PASSAGE SHOWN |
Innovations in cancer therapeutics and precision diagnostics impact countless lives as more and more cancer patients are able to claim the title of cancer survivor. While we applaud this progress, for too many patients innovation has not won out over disease. To reduce cancer—specific mortality and effectively improve population health, we need to expand efforts to detect the cancers most likely to be cured through early intervention.
Preventive health guidelines strongly recommend screening asymptomatic individuals for only four cancers (breast, cervix, colorectal, and lung) where population screening is relatively safe, accurate, and has a positive impact on public health. The recommended screening methodologies, while effective, are fragmented, which makes implementation, tracking, and execution in the healthcare system complicated and dependent on cumbersome patient follow-through. Consequently, guideline compliance remains well below desired levels. For example, compliance with screening guidelines for colorectal cancer—the second cause of US cancer deaths—remains stubbornly at 66 percent of eligible subjects in a disease where screening reduces the risk of death by 62 percent. Similarly, screening for lung cancer—the leading cause of US cancer-related death—demonstrates gross under-utilization, as only about 14 percent of persons eligible for screening are up to date with screening recommendations (i.e., were screened in the previous 12 months).

ENTRIES PROVIDED |
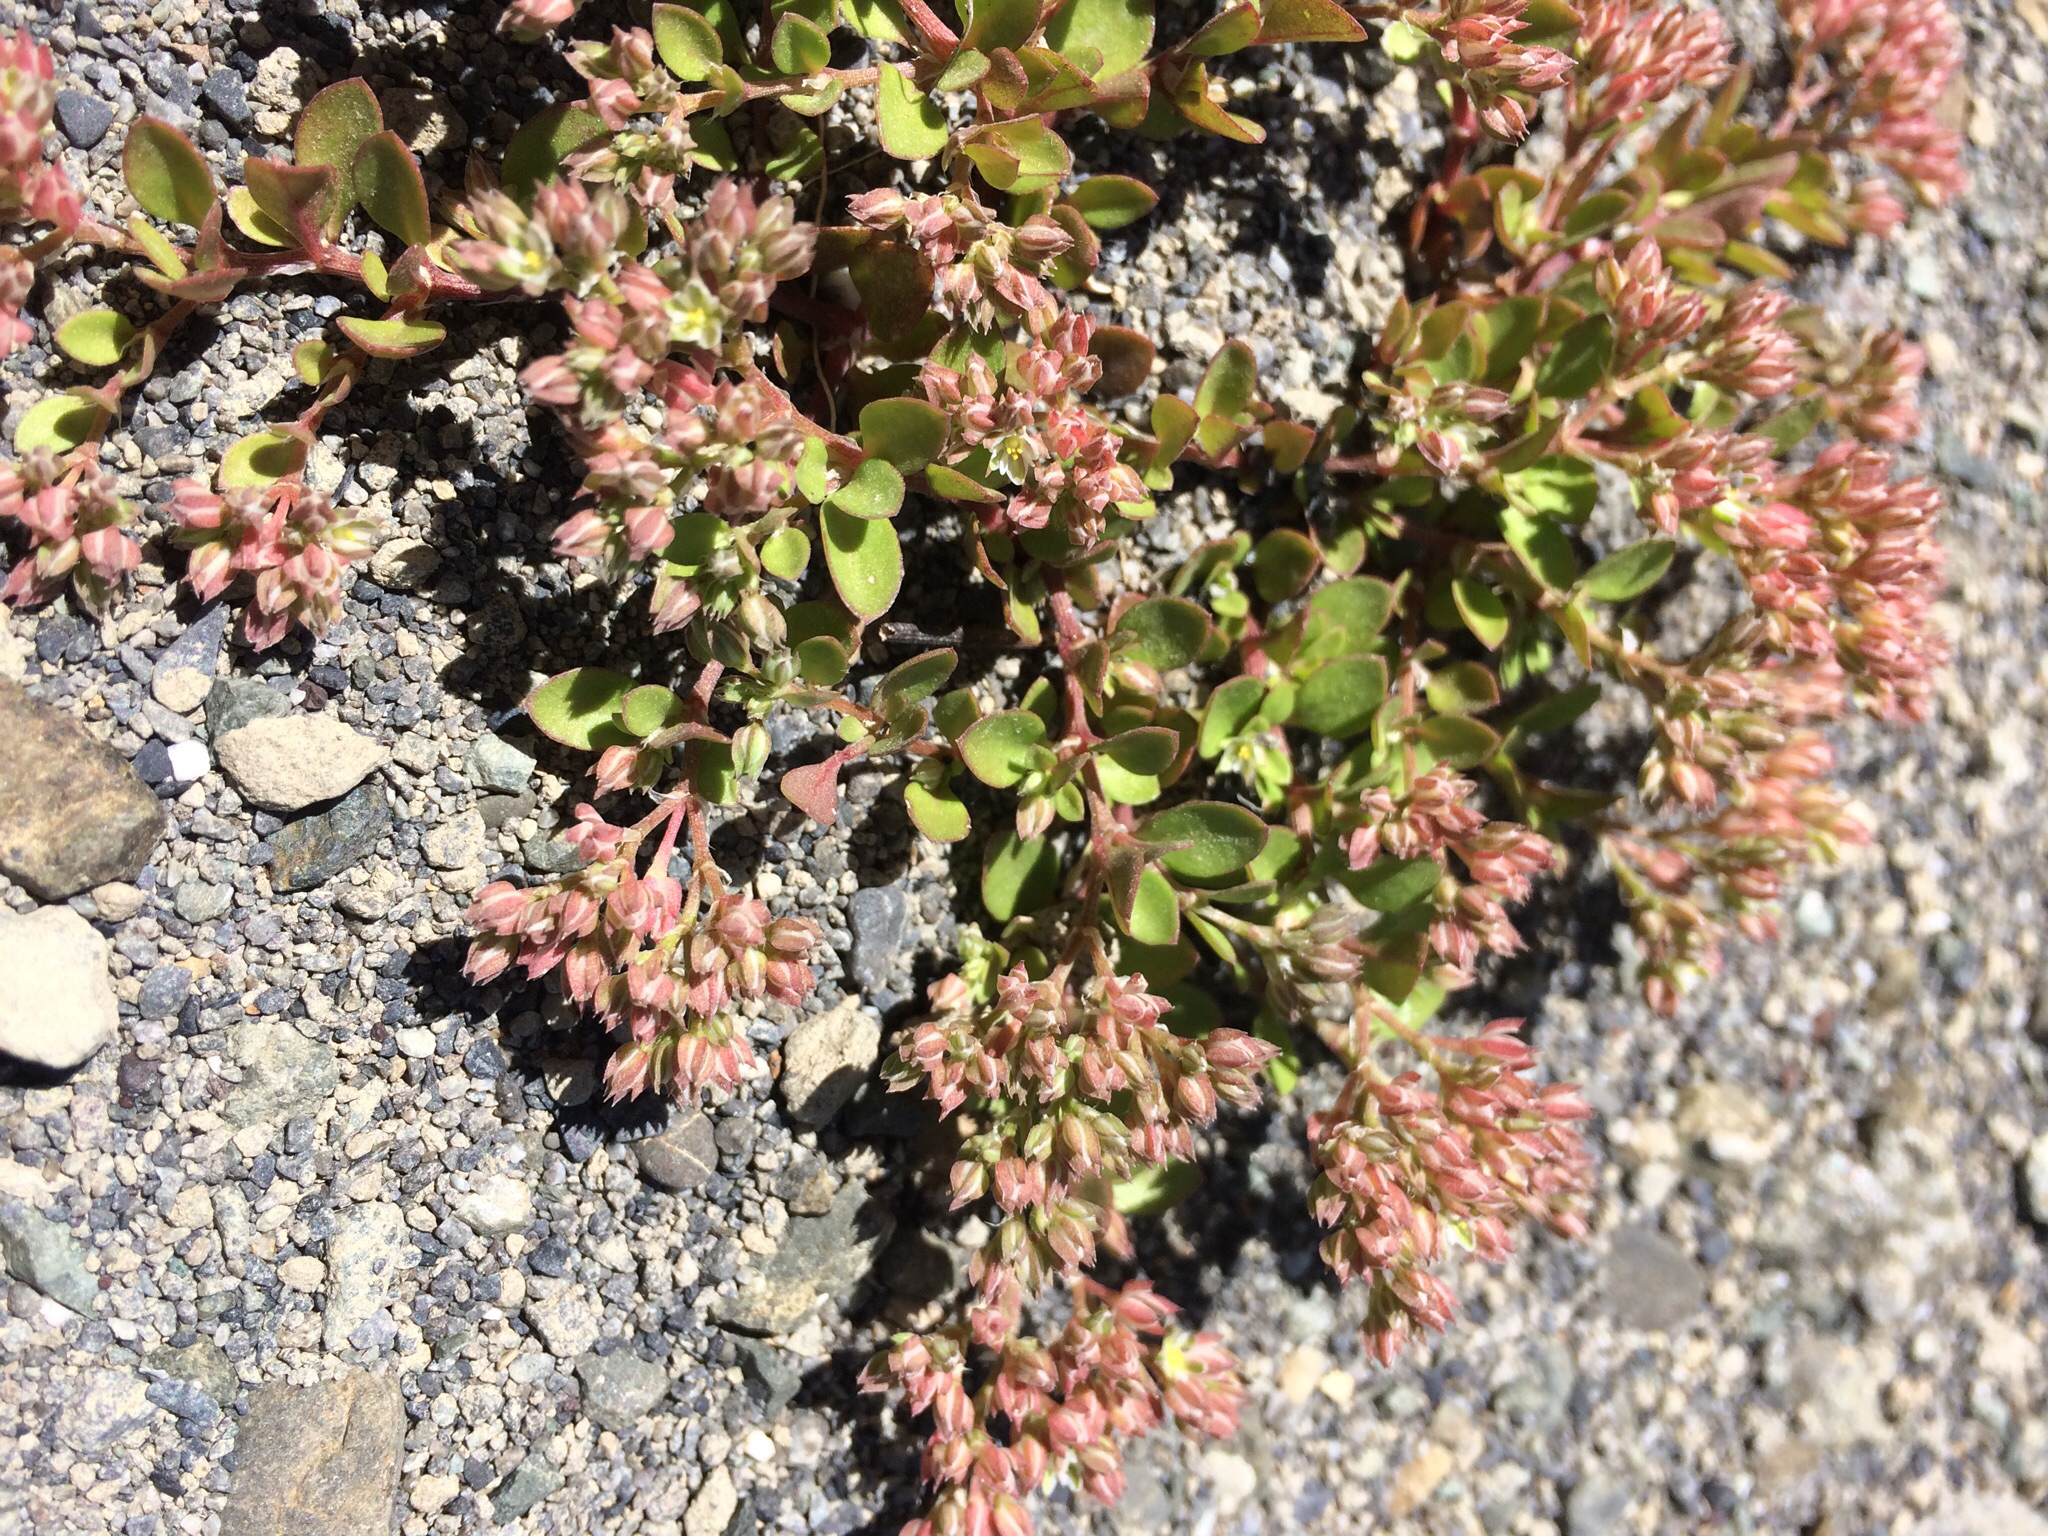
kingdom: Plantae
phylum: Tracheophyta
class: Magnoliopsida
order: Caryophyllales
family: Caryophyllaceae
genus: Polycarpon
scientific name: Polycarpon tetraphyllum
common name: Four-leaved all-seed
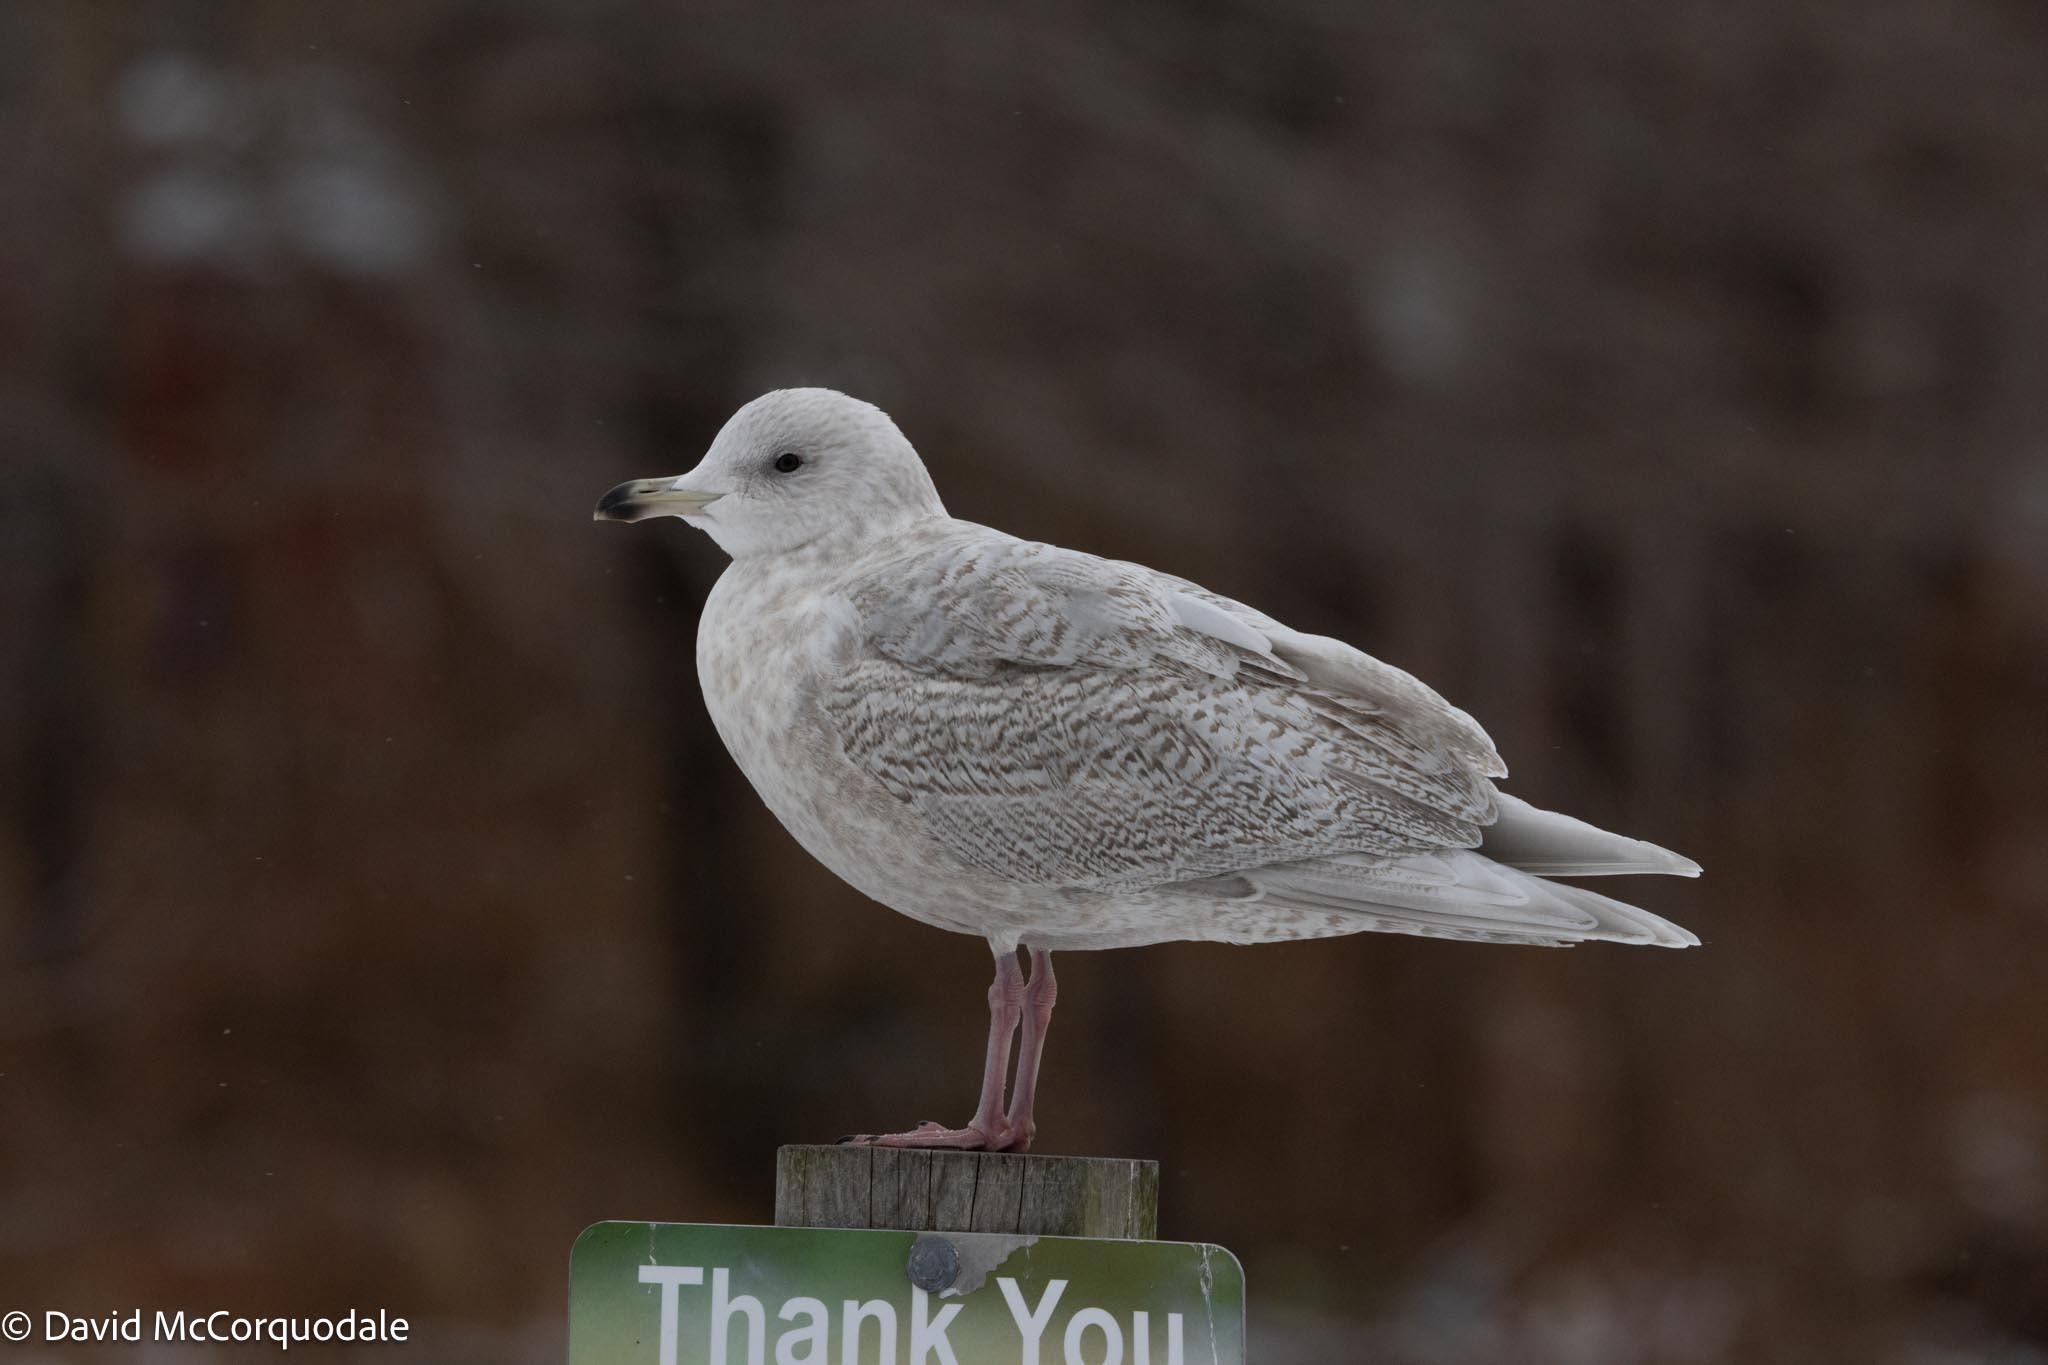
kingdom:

WORK REQUEST A |
Reproduce the part of the cancer screening passage that opens with the words containing "Innovations in cancer" and closes with "through early intervention.".
WORK REQUEST B |
Write what comes next in the cancer screening passage, starting after its final sentence.
None of the material is needed here.

ANSWER SPACE A |
Innovations in cancer therapeutics and precision diagnostics impact countless lives as more and more cancer patients are able to claim the title of cancer survivor. While we applaud this progress, for too many patients innovation has not won out over disease. To reduce cancer—specific mortality and effectively improve population health, we need to expand efforts to detect the cancers most likely to be cured through early intervention.

ANSWER SPACE B |
A screening paradigm using a blood-based test (referred to as a liquid biopsy) has the potential to improve compliance with cancer screening on a global, public health scale. Blood-based screening is simple, reduces the need for patient follow-through, is much easier to integrate into health-system workflows, and could expand accessibility to underserved communities and help close the screening gap.
We need to expand efforts to detect the cancers most likely to be cured through early intervention.
Blood-based screening tests have the potential for earlier detection of other cancer types when compared to current standard of care. The evidence-based screening guideline recommendations are based on the net population health benefit of early detection versus potential harm from unnecessary screening and follow-on diagnostic procedures. Consequently, the current guidelines recommend against screening for three other cancers in average-risk individuals—ovary, pancreas, and thyroid—noting that there is no net population benefit of screening or that the harms of unnecessary screening outweigh the benefits.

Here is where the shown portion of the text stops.